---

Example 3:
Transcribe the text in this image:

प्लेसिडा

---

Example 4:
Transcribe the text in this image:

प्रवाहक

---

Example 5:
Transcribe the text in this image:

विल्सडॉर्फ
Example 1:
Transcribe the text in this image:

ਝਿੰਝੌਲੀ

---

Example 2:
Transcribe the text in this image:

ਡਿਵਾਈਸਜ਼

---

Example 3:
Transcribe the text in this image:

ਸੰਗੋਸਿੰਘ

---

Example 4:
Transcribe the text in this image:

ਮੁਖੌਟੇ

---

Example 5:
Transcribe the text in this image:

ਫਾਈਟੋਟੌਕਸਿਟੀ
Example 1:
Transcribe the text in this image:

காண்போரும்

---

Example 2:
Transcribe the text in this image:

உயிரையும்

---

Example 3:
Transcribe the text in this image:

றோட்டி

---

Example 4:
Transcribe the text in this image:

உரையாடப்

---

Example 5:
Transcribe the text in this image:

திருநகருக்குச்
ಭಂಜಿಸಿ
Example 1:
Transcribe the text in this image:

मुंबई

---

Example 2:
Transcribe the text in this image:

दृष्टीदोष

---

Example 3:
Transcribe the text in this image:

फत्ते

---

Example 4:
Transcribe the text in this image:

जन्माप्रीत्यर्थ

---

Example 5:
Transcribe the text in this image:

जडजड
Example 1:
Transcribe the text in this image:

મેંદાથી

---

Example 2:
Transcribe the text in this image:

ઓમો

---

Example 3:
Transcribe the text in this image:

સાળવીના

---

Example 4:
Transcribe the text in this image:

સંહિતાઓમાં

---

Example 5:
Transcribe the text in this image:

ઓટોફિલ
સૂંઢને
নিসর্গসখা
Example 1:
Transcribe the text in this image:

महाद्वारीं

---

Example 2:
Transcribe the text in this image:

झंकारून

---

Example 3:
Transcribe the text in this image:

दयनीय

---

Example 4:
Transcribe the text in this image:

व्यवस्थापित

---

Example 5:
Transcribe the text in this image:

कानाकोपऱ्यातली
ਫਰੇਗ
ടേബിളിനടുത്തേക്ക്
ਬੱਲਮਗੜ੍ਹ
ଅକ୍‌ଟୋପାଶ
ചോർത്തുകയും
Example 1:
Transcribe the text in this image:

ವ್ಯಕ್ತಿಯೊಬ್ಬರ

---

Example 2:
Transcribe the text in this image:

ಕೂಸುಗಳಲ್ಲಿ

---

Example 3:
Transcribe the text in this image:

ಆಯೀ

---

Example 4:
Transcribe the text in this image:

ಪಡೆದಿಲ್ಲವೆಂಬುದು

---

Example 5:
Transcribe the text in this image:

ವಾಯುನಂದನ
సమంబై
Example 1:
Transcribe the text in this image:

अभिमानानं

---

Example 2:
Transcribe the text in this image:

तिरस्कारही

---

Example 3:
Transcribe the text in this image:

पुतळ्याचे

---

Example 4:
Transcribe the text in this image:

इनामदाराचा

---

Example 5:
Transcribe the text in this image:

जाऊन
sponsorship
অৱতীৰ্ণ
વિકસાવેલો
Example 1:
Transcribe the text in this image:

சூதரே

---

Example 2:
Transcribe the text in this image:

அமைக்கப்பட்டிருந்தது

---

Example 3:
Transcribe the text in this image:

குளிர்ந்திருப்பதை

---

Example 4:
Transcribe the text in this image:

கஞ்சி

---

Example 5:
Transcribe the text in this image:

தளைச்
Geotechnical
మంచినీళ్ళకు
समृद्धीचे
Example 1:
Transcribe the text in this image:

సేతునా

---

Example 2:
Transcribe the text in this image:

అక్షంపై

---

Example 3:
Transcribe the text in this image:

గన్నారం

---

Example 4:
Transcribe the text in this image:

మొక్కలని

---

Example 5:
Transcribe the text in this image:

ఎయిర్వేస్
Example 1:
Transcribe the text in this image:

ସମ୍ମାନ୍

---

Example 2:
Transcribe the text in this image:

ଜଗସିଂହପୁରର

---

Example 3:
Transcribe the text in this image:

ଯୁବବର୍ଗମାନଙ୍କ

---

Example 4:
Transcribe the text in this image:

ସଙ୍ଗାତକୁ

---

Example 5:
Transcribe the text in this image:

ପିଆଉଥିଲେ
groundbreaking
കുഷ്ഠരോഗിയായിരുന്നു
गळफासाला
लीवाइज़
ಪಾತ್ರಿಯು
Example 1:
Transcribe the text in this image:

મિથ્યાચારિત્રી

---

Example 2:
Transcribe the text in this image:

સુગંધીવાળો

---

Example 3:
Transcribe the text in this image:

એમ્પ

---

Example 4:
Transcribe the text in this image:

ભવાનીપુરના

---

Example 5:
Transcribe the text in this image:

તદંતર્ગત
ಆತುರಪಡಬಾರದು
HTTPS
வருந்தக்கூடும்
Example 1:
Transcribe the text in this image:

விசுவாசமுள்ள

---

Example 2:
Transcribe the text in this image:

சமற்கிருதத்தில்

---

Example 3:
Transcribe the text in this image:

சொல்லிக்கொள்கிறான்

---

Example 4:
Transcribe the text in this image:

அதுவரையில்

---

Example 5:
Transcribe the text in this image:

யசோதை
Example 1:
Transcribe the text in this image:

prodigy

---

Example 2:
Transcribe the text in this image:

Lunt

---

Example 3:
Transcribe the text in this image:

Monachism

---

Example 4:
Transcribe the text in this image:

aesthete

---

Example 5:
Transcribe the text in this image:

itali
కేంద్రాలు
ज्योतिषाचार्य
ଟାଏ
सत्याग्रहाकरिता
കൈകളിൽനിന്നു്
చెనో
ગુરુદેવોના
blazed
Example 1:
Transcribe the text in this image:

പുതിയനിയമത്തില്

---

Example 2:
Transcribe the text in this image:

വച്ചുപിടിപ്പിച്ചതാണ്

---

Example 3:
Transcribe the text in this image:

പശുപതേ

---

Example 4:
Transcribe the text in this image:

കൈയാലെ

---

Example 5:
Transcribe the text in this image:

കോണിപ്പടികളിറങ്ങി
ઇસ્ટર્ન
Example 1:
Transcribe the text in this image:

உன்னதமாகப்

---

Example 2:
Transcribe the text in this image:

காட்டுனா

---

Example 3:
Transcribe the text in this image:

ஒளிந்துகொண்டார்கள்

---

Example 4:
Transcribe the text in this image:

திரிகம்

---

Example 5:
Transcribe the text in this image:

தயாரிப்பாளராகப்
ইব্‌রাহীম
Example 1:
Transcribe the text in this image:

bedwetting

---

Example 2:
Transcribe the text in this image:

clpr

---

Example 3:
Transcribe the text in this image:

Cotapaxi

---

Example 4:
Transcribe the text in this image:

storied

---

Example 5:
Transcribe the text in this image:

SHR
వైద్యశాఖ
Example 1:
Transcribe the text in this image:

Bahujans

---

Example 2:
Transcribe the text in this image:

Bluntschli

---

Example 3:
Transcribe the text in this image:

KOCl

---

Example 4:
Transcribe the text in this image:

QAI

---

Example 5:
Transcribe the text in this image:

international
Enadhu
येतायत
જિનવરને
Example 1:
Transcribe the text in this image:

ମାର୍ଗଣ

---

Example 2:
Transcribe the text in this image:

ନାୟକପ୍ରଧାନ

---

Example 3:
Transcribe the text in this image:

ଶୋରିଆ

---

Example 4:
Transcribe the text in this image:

(Task goal)
For this exercise, repeat each line of the listing exactly.

(Task output)
---

Example 3:
Transcribe the text in this image:

प्लेसिडा

---

Example 4:
Transcribe the text in this image:

प्रवाहक

---

Example 5:
Transcribe the text in this image:

विल्सडॉर्फ
Example 1:
Transcribe the text in this image:

ਝਿੰਝੌਲੀ

---

Example 2:
Transcribe the text in this image:

ਡਿਵਾਈਸਜ਼

---

Example 3:
Transcribe the text in this image:

ਸੰਗੋਸਿੰਘ

---

Example 4:
Transcribe the text in this image:

ਮੁਖੌਟੇ

---

Example 5:
Transcribe the text in this image:

ਫਾਈਟੋਟੌਕਸਿਟੀ
Example 1:
Transcribe the text in this image:

காண்போரும்

---

Example 2:
Transcribe the text in this image:

உயிரையும்

---

Example 3:
Transcribe the text in this image:

றோட்டி

---

Example 4:
Transcribe the text in this image:

உரையாடப்

---

Example 5:
Transcribe the text in this image:

திருநகருக்குச்
ಭಂಜಿಸಿ
Example 1:
Transcribe the text in this image:

मुंबई

---

Example 2:
Transcribe the text in this image:

दृष्टीदोष

---

Example 3:
Transcribe the text in this image:

फत्ते

---

Example 4:
Transcribe the text in this image:

जन्माप्रीत्यर्थ

---

Example 5:
Transcribe the text in this image:

जडजड
Example 1:
Transcribe the text in this image:

મેંદાથી

---

Example 2:
Transcribe the text in this image:

ઓમો

---

Example 3:
Transcribe the text in this image:

સાળવીના

---

Example 4:
Transcribe the text in this image:

સંહિતાઓમાં

---

Example 5:
Transcribe the text in this image:

ઓટોફિલ
સૂંઢને
নিসর্গসখা
Example 1:
Transcribe the text in this image:

महाद्वारीं

---

Example 2:
Transcribe the text in this image:

झंकारून

---

Example 3:
Transcribe the text in this image:

दयनीय

---

Example 4:
Transcribe the text in this image:

व्यवस्थापित

---

Example 5:
Transcribe the text in this image:

कानाकोपऱ्यातली
ਫਰੇਗ
ടേബിളിനടുത്തേക്ക്
ਬੱਲਮਗੜ੍ਹ
ଅକ୍‌ଟୋପାଶ
ചോർത്തുകയും
Example 1:
Transcribe the text in this image:

ವ್ಯಕ್ತಿಯೊಬ್ಬರ

---

Example 2:
Transcribe the text in this image:

ಕೂಸುಗಳಲ್ಲಿ

---

Example 3:
Transcribe the text in this image:

ಆಯೀ

---

Example 4:
Transcribe the text in this image:

ಪಡೆದಿಲ್ಲವೆಂಬುದು

---

Example 5:
Transcribe the text in this image:

ವಾಯುನಂದನ
సమంబై
Example 1:
Transcribe the text in this image:

अभिमानानं

---

Example 2:
Transcribe the text in this image:

तिरस्कारही

---

Example 3:
Transcribe the text in this image:

पुतळ्याचे

---

Example 4:
Transcribe the text in this image:

इनामदाराचा

---

Example 5:
Transcribe the text in this image:

जाऊन
sponsorship
অৱতীৰ্ণ
વિકસાવેલો
Example 1:
Transcribe the text in this image:

சூதரே

---

Example 2:
Transcribe the text in this image:

அமைக்கப்பட்டிருந்தது

---

Example 3:
Transcribe the text in this image:

குளிர்ந்திருப்பதை

---

Example 4:
Transcribe the text in this image:

கஞ்சி

---

Example 5:
Transcribe the text in this image:

தளைச்
Geotechnical
మంచినీళ్ళకు
समृद्धीचे
Example 1:
Transcribe the text in this image:

సేతునా

---

Example 2:
Transcribe the text in this image:

అక్షంపై

---

Example 3:
Transcribe the text in this image:

గన్నారం

---

Example 4:
Transcribe the text in this image:

మొక్కలని

---

Example 5:
Transcribe the text in this image:

ఎయిర్వేస్
Example 1:
Transcribe the text in this image:

ସମ୍ମାନ୍

---

Example 2:
Transcribe the text in this image:

ଜଗସିଂହପୁରର

---

Example 3:
Transcribe the text in this image:

ଯୁବବର୍ଗମାନଙ୍କ

---

Example 4:
Transcribe the text in this image:

ସଙ୍ଗାତକୁ

---

Example 5:
Transcribe the text in this image:

ପିଆଉଥିଲେ
groundbreaking
കുഷ്ഠരോഗിയായിരുന്നു
गळफासाला
लीवाइज़
ಪಾತ್ರಿಯು
Example 1:
Transcribe the text in this image:

મિથ્યાચારિત્રી

---

Example 2:
Transcribe the text in this image:

સુગંધીવાળો

---

Example 3:
Transcribe the text in this image:

એમ્પ

---

Example 4:
Transcribe the text in this image:

ભવાનીપુરના

---

Example 5:
Transcribe the text in this image:

તદંતર્ગત
ಆತುರಪಡಬಾರದು
HTTPS
வருந்தக்கூடும்
Example 1:
Transcribe the text in this image:

விசுவாசமுள்ள

---

Example 2:
Transcribe the text in this image:

சமற்கிருதத்தில்

---

Example 3:
Transcribe the text in this image:

சொல்லிக்கொள்கிறான்

---

Example 4:
Transcribe the text in this image:

அதுவரையில்

---

Example 5:
Transcribe the text in this image:

யசோதை
Example 1:
Transcribe the text in this image:

prodigy

---

Example 2:
Transcribe the text in this image:

Lunt

---

Example 3:
Transcribe the text in this image:

Monachism

---

Example 4:
Transcribe the text in this image:

aesthete

---

Example 5:
Transcribe the text in this image:

itali
కేంద్రాలు
ज्योतिषाचार्य
ଟାଏ
सत्याग्रहाकरिता
കൈകളിൽനിന്നു്
చెనో
ગુરુદેવોના
blazed
Example 1:
Transcribe the text in this image:

പുതിയനിയമത്തില്

---

Example 2:
Transcribe the text in this image:

വച്ചുപിടിപ്പിച്ചതാണ്

---

Example 3:
Transcribe the text in this image:

പശുപതേ

---

Example 4:
Transcribe the text in this image:

കൈയാലെ

---

Example 5:
Transcribe the text in this image:

കോണിപ്പടികളിറങ്ങി
ઇસ્ટર્ન
Example 1:
Transcribe the text in this image:

உன்னதமாகப்

---

Example 2:
Transcribe the text in this image:

காட்டுனா

---

Example 3:
Transcribe the text in this image:

ஒளிந்துகொண்டார்கள்

---

Example 4:
Transcribe the text in this image:

திரிகம்

---

Example 5:
Transcribe the text in this image:

தயாரிப்பாளராகப்
ইব্‌রাহীম
Example 1:
Transcribe the text in this image:

bedwetting

---

Example 2:
Transcribe the text in this image:

clpr

---

Example 3:
Transcribe the text in this image:

Cotapaxi

---

Example 4:
Transcribe the text in this image:

storied

---

Example 5:
Transcribe the text in this image:

SHR
వైద్యశాఖ
Example 1:
Transcribe the text in this image:

Bahujans

---

Example 2:
Transcribe the text in this image:

Bluntschli

---

Example 3:
Transcribe the text in this image:

KOCl

---

Example 4:
Transcribe the text in this image:

QAI

---

Example 5:
Transcribe the text in this image:

international
Enadhu
येतायत
જિનવરને
Example 1:
Transcribe the text in this image:

ମାର୍ଗଣ

---

Example 2:
Transcribe the text in this image:

ନାୟକପ୍ରଧାନ

---

Example 3:
Transcribe the text in this image:

ଶୋରିଆ

---

Example 4:
Transcribe the text in this image:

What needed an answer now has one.